» Given passage:
=-=-=

W3C home > Mailing lists > Public > public-web-security@w3.org > September 2015

about deprecating <keygen>

From: GALINDO Virginie <Virginie.Galindo@gemalto.com>
Date: Wed, 2 Sep 2015 10:12:28 +0000
To: "public-webcrypto@w3.org" <public-webcrypto@w3.org>, "public-web-security@w3.org" <public-web-security@w3.org>
Message-ID: <540E99C53248CE468F6F7702588ABA2A0115AF593C@A1GTOEMBXV005.gto.a3c.atos.net>
In case you missed the starting thread…

From: Melvin Carvalho [mailto:melvincarvalho@gmail.com]
Sent: mercredi 2 septembre 2015 04:08
To: TAG List; Ian Hickson
Subject: Re: [whatwg] deprecating <keygen>

On 2 September 2015 at 00:22, Melvin Carvalho <melvincarvalho@gmail.com<mailto:melvincarvalho@gmail.com>> wrote:
There was a recent discussion about deprecating an existing HTML element (keygen) from the w3c and/or whatwg specs, a time line for doing so.  I believe timbl suggested putting it on the radar of the tag, so I thought I'd give it a try.
The keygen element is currently in use.  There were some reasonable arguments, imho, both for and against.
I think there was an effort create an argument and time line for deprecation, that various stake holders could be comfortable with, and having an adequate replacement.
I think there was a concern that the communication streams were not as well targeted as they could have been, spread over mailing list, google groups, github issues, pull requests etc.  With the arguments as to what the alternatives would be for current implementations not 100% clear.  At the same time pull requests were made to various specs.  And changes to wikis with deprecation disclaimers, over a relatively short space of time.

=-=-=

» Collected data:
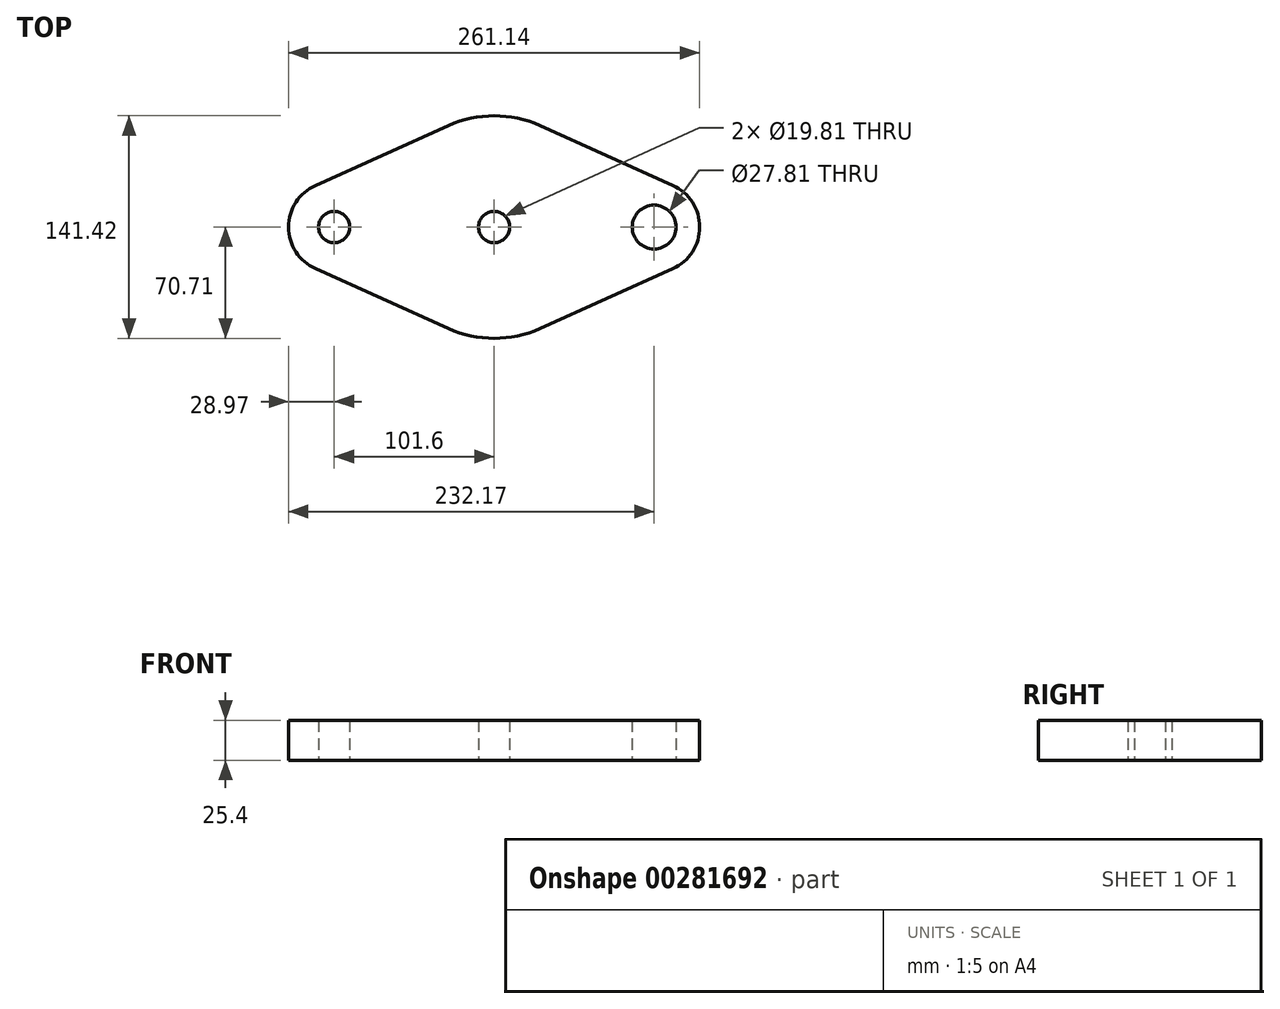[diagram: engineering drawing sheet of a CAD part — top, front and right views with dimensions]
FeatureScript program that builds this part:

=-=-=

» What you need to do:
1. Decide whether each statement agrees with the message about deprecating keygen, answering yes or no and quoting the deciding words: (a) The keygen element is no longer in use. (b) Someone suggested bringing the matter to the attention of the TAG. (c) The discussion took place on a single mailing list.
2. Proceed with the message about deprecating keygen, starting right after its last sentence.
The data play no part in this work.

» Answers for the tasks:
1.
(a) No: "The keygen element is currently in use."
(b) Yes: "I believe timbl suggested putting it on the radar of the tag"
(c) No: "spread over mailing list, google groups, github issues, pull requests etc."

2.
I think an argument was that major industry players are backing the work done at FIDO alliance, to be an alternative to existing work.  However, it's not clear the FIDO spec is complete and will be a like for like replacement.  From what I could gather the latest feeling was that the element is at risk and could be deprecated in 12-18 months based on current projections, and that implementors should be warned.  There were also good suggestions about in the mean time improving the existing API and user interfaces.

Perhaps this could be a good case study for the tag, in terms of optimizing process and communications, for this and future changes.

Ah looks like timbl raised this already.  Feel free to skip this mail unless the details are of interest :)

---------- Forwarded message ----------
From: Ian Hickson <ian@hixie.ch<mailto:ian@hixie.ch>>
Date: 1 September 2015 at 19:56
Subject: Re: [whatwg] deprecating <keygen>
To: "henry.story@bblfish.net<mailto:henry.story@bblfish.net>" <henry.story@bblfish.net<mailto:henry.story@bblfish.net>>
Cc: whatwg@whatwg.org<mailto:whatwg@whatwg.org>

On Tue, 1 Sep 2015, henry.story@bblfish.net<mailto:henry.story@bblfish.net> wrote:
> As the WhatWG only recenly moved to Github members here may not have
> noticed that <keygen> has been deprecated.
> I opened https://github.com/whatwg/html/issues/67 to give space for the
> discussion. It is a pitty that this was closed so quickly ( within an
> hour ) without giving members and the public ( the users of the web )
> time to comment nor for their voice to be heard.
> This is a complex issue that involves many different levels of
> expertise, and it should not be handled so lightly.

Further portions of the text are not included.